Yıldız’ın ardından söz alan gözaltında kaybedilen Mehmet Şirin Maltu’nun ablası Perihan Maltu, "Kardeşim 17 yaşında evden gözaltına alındığında ailesi olarak buna şahit olduk. Kardeşimin bir mezarı yok. Biz kardeşimin kemiklerini istiyoruz. Buradayız, burada olmaya devam edeceğiz. Sadece kemiklerimizi istiyoruz” şeklinde konuştu.

‘BİZ İNSANLIK DIŞI MUAMELENİN VE İŞKENCENİN TANIKLARIYIZ’

Konuşmaların ardından hazırlanan basın açıklamasını yine gözaltında kaybedilen Hayrettin Eren’in kardeşi İkbal Eren okudu.

Gözaltında kaybedilen Abdurrahim Demir'in abisi Mehmet Demir'in bu sabah hayatını kaybettiğini söyleyen Eren, “22 yıldır ısrarla söylüyoruz: Gözaltında kaybetmelere karşı Türkiye’deki resmi hoşgörü pratiği, sadece insanlığa karşı işlenmiş ağır bir suçu cezasız bırakmakla kalmıyor, kaybedilen kişilerin ailelerini de işkenceye, insanlık dışı muameleye tabi tutuyor. Biz Demir Ailesinin yaşadığı belirsizlik ve kesintisiz ıstırabın, maruz kaldıkları işkence ve insanlık dışı muamelenin tanıklarıyız. Mehmet Demir’i ve Kesriye Demir’i mücadelemizde yaşatacağız" dedi.

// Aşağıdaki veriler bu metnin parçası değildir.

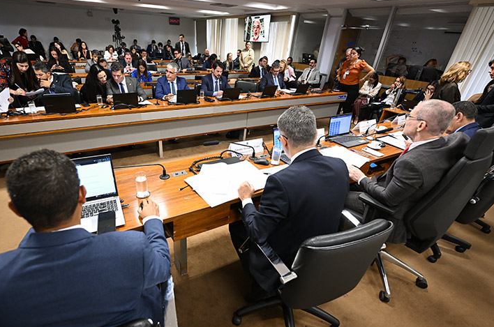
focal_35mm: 17
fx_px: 233
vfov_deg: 70.2
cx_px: 220
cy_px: 167
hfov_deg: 93.0
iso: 1250
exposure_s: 1/100
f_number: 2.8
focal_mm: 14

Eren, kayıp ailelerine yaşatılan bu işkencenin, şiddet ve savaş eksenli politikaların bir sonucu olduğunu söyledi.

ŞİRİN MALTU DOSYASI

Açıklamasının devamında 31 Ocak 1995 tarihinde Batman'ın Kozluk ilçesinde ev baskınıyla gözaltına alınan 17 yaşındaki Mehmet Şirin Maltu'nun dosyasını aktaran Eren, "Kimlik kontrolü yapan askerler, Mehmet Şirin Maltu’yu dışarı çıkardılar. Sabah 04.00’e kadar köydeki bütün evlerden açık alanda işkence gören Mehmet Şirin Maltu’nun çığlıkları duyuldu. Ardından, Şirin'i alıp götürdüler. Aile, baskına katılan Bekirhan ve Kozluk Jandarma Karakolu’na başvurdu ama onlara çocuklarının gözaltında olmadığı söylendi.

Eren, savcılığa başvuran aileye soruşturma başlatmak için aile dışından iki şahit göstermeleri istendiğine değinerek, “Olaya tanık olanlar ağır baskı ortamında şahitlik yapamadı" diye konuştu.